(Excerpts from a dataset)
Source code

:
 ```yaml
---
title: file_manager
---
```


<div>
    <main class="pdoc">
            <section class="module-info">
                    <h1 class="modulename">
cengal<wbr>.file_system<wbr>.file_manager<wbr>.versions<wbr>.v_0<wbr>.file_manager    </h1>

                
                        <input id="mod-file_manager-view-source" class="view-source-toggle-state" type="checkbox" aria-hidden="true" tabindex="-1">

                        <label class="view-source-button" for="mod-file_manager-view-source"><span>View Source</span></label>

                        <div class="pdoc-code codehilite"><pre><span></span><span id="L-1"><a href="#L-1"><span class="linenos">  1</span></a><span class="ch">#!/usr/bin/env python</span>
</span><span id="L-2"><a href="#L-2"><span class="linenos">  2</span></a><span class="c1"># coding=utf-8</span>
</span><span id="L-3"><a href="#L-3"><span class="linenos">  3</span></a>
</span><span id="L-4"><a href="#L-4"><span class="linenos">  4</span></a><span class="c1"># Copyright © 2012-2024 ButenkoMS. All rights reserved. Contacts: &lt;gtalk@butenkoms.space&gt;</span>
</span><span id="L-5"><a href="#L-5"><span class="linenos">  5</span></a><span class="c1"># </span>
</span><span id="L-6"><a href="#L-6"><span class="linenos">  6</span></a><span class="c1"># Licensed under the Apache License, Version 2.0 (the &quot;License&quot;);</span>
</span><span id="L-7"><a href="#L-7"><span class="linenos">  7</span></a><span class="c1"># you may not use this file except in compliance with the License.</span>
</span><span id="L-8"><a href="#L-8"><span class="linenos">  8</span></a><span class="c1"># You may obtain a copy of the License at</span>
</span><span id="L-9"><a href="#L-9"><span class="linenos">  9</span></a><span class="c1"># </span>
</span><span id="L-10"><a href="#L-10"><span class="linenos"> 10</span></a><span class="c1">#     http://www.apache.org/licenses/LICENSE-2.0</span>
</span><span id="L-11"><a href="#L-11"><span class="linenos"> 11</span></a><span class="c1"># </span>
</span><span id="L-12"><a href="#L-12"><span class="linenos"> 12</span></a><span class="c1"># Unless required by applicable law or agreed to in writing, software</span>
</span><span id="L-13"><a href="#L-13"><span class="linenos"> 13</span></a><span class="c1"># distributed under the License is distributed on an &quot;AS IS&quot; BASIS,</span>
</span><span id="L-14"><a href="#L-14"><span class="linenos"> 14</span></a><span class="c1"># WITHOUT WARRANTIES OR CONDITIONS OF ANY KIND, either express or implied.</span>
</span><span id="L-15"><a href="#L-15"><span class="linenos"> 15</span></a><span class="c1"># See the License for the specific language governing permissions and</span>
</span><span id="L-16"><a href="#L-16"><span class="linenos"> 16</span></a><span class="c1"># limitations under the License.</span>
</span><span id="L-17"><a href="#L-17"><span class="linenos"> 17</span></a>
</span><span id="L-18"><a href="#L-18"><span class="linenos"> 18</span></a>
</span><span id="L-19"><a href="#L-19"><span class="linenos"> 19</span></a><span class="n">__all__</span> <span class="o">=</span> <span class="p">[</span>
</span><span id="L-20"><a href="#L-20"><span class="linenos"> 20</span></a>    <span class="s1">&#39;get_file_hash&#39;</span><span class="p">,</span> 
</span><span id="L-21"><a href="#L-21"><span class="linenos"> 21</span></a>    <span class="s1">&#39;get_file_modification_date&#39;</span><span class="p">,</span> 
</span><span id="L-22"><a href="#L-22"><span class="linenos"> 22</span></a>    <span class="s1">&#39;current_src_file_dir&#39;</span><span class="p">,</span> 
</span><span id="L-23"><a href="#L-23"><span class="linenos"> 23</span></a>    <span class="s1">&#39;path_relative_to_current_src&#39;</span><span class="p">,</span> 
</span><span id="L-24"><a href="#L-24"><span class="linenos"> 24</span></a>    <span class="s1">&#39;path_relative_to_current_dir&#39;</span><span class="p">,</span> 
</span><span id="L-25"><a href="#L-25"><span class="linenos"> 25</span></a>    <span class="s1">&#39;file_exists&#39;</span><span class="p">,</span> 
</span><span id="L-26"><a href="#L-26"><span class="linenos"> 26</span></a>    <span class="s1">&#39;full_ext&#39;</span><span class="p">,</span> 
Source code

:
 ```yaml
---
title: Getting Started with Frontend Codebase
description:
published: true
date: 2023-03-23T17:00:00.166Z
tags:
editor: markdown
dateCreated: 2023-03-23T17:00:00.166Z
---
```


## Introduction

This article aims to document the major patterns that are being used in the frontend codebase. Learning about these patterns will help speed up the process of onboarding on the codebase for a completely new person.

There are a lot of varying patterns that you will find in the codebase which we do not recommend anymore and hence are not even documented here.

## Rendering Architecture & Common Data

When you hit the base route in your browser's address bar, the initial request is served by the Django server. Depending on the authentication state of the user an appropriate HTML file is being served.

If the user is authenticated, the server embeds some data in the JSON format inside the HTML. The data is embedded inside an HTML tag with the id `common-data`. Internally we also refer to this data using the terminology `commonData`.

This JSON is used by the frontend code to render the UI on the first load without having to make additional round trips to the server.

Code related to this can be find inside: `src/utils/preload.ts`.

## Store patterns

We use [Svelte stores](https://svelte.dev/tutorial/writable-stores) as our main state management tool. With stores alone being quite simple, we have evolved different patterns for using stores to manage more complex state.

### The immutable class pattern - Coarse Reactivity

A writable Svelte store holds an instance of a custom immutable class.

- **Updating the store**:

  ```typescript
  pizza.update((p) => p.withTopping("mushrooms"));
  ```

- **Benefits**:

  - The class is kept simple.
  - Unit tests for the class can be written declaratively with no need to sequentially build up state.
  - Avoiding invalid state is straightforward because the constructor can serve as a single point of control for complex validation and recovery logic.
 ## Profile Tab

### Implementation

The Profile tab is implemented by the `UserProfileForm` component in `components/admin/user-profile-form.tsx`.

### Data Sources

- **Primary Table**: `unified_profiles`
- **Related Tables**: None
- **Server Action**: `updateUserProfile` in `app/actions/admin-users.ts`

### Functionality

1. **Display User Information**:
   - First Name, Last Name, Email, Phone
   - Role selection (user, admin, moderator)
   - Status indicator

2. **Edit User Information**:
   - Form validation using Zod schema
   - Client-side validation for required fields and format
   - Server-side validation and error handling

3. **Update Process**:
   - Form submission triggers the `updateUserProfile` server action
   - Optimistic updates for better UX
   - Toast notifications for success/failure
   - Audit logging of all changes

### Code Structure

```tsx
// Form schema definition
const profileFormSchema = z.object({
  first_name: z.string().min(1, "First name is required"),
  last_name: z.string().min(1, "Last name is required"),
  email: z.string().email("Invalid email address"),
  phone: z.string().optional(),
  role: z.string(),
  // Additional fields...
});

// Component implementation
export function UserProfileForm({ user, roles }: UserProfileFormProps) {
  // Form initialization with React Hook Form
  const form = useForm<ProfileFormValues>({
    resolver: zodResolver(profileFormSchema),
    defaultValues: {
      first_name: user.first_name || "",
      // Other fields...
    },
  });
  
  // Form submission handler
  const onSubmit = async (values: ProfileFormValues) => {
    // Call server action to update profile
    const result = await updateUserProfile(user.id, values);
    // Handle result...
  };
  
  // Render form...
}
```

=== DIRECTIONS FOR THIS TASK ===
From the first line to the last, return the data above exactly.

=== RESULT OF THIS EXERCISE ===
Source code

:
 ```yaml
---
title: file_manager
---
```


<div>
    <main class="pdoc">
            <section class="module-info">
                    <h1 class="modulename">
cengal<wbr>.file_system<wbr>.file_manager<wbr>.versions<wbr>.v_0<wbr>.file_manager    </h1>

                
                        <input id="mod-file_manager-view-source" class="view-source-toggle-state" type="checkbox" aria-hidden="true" tabindex="-1">

                        <label class="view-source-button" for="mod-file_manager-view-source"><span>View Source</span></label>

                        <div class="pdoc-code codehilite"><pre><span></span><span id="L-1"><a href="#L-1"><span class="linenos">  1</span></a><span class="ch">#!/usr/bin/env python</span>
</span><span id="L-2"><a href="#L-2"><span class="linenos">  2</span></a><span class="c1"># coding=utf-8</span>
</span><span id="L-3"><a href="#L-3"><span class="linenos">  3</span></a>
</span><span id="L-4"><a href="#L-4"><span class="linenos">  4</span></a><span class="c1"># Copyright © 2012-2024 ButenkoMS. All rights reserved. Contacts: &lt;gtalk@butenkoms.space&gt;</span>
</span><span id="L-5"><a href="#L-5"><span class="linenos">  5</span></a><span class="c1"># </span>
</span><span id="L-6"><a href="#L-6"><span class="linenos">  6</span></a><span class="c1"># Licensed under the Apache License, Version 2.0 (the &quot;License&quot;);</span>
</span><span id="L-7"><a href="#L-7"><span class="linenos">  7</span></a><span class="c1"># you may not use this file except in compliance with the License.</span>
</span><span id="L-8"><a href="#L-8"><span class="linenos">  8</span></a><span class="c1"># You may obtain a copy of the License at</span>
</span><span id="L-9"><a href="#L-9"><span class="linenos">  9</span></a><span class="c1"># </span>
</span><span id="L-10"><a href="#L-10"><span class="linenos"> 10</span></a><span class="c1">#     http://www.apache.org/licenses/LICENSE-2.0</span>
</span><span id="L-11"><a href="#L-11"><span class="linenos"> 11</span></a><span class="c1"># </span>
</span><span id="L-12"><a href="#L-12"><span class="linenos"> 12</span></a><span class="c1"># Unless required by applicable law or agreed to in writing, software</span>
</span><span id="L-13"><a href="#L-13"><span class="linenos"> 13</span></a><span class="c1"># distributed under the License is distributed on an &quot;AS IS&quot; BASIS,</span>
</span><span id="L-14"><a href="#L-14"><span class="linenos"> 14</span></a><span class="c1"># WITHOUT WARRANTIES OR CONDITIONS OF ANY KIND, either express or implied.</span>
</span><span id="L-15"><a href="#L-15"><span class="linenos"> 15</span></a><span class="c1"># See the License for the specific language governing permissions and</span>
</span><span id="L-16"><a href="#L-16"><span class="linenos"> 16</span></a><span class="c1"># limitations under the License.</span>
</span><span id="L-17"><a href="#L-17"><span class="linenos"> 17</span></a>
</span><span id="L-18"><a href="#L-18"><span class="linenos"> 18</span></a>
</span><span id="L-19"><a href="#L-19"><span class="linenos"> 19</span></a><span class="n">__all__</span> <span class="o">=</span> <span class="p">[</span>
</span><span id="L-20"><a href="#L-20"><span class="linenos"> 20</span></a>    <span class="s1">&#39;get_file_hash&#39;</span><span class="p">,</span> 
</span><span id="L-21"><a href="#L-21"><span class="linenos"> 21</span></a>    <span class="s1">&#39;get_file_modification_date&#39;</span><span class="p">,</span> 
</span><span id="L-22"><a href="#L-22"><span class="linenos"> 22</span></a>    <span class="s1">&#39;current_src_file_dir&#39;</span><span class="p">,</span> 
</span><span id="L-23"><a href="#L-23"><span class="linenos"> 23</span></a>    <span class="s1">&#39;path_relative_to_current_src&#39;</span><span class="p">,</span> 
</span><span id="L-24"><a href="#L-24"><span class="linenos"> 24</span></a>    <span class="s1">&#39;path_relative_to_current_dir&#39;</span><span class="p">,</span> 
</span><span id="L-25"><a href="#L-25"><span class="linenos"> 25</span></a>    <span class="s1">&#39;file_exists&#39;</span><span class="p">,</span> 
</span><span id="L-26"><a href="#L-26"><span class="linenos"> 26</span></a>    <span class="s1">&#39;full_ext&#39;</span><span class="p">,</span> 
Source code

:
 ```yaml
---
title: Getting Started with Frontend Codebase
description:
published: true
date: 2023-03-23T17:00:00.166Z
tags:
editor: markdown
dateCreated: 2023-03-23T17:00:00.166Z
---
```


## Introduction

This article aims to document the major patterns that are being used in the frontend codebase. Learning about these patterns will help speed up the process of onboarding on the codebase for a completely new person.

There are a lot of varying patterns that you will find in the codebase which we do not recommend anymore and hence are not even documented here.

## Rendering Architecture & Common Data

When you hit the base route in your browser's address bar, the initial request is served by the Django server. Depending on the authentication state of the user an appropriate HTML file is being served.

If the user is authenticated, the server embeds some data in the JSON format inside the HTML. The data is embedded inside an HTML tag with the id `common-data`. Internally we also refer to this data using the terminology `commonData`.

This JSON is used by the frontend code to render the UI on the first load without having to make additional round trips to the server.

Code related to this can be find inside: `src/utils/preload.ts`.

## Store patterns

We use [Svelte stores](https://svelte.dev/tutorial/writable-stores) as our main state management tool. With stores alone being quite simple, we have evolved different patterns for using stores to manage more complex state.

### The immutable class pattern - Coarse Reactivity

A writable Svelte store holds an instance of a custom immutable class.

- **Updating the store**:

  ```typescript
  pizza.update((p) => p.withTopping("mushrooms"));
  ```

- **Benefits**:

  - The class is kept simple.
  - Unit tests for the class can be written declaratively with no need to sequentially build up state.
  - Avoiding invalid state is straightforward because the constructor can serve as a single point of control for complex validation and recovery logic.
 ## Profile Tab

### Implementation

The Profile tab is implemented by the `UserProfileForm` component in `components/admin/user-profile-form.tsx`.

### Data Sources

- **Primary Table**: `unified_profiles`
- **Related Tables**: None
- **Server Action**: `updateUserProfile` in `app/actions/admin-users.ts`

### Functionality

1. **Display User Information**:
   - First Name, Last Name, Email, Phone
   - Role selection (user, admin, moderator)
   - Status indicator

2. **Edit User Information**:
   - Form validation using Zod schema
   - Client-side validation for required fields and format
   - Server-side validation and error handling

3. **Update Process**:
   - Form submission triggers the `updateUserProfile` server action
   - Optimistic updates for better UX
   - Toast notifications for success/failure
   - Audit logging of all changes

### Code Structure

```tsx
// Form schema definition
const profileFormSchema = z.object({
  first_name: z.string().min(1, "First name is required"),
  last_name: z.string().min(1, "Last name is required"),
  email: z.string().email("Invalid email address"),
  phone: z.string().optional(),
  role: z.string(),
  // Additional fields...
});

// Component implementation
export function UserProfileForm({ user, roles }: UserProfileFormProps) {
  // Form initialization with React Hook Form
  const form = useForm<ProfileFormValues>({
    resolver: zodResolver(profileFormSchema),
    defaultValues: {
      first_name: user.first_name || "",
      // Other fields...
    },
  });
  
  // Form submission handler
  const onSubmit = async (values: ProfileFormValues) => {
    // Call server action to update profile
    const result = await updateUserProfile(user.id, values);
    // Handle result...
  };
  
  // Render form...
}
```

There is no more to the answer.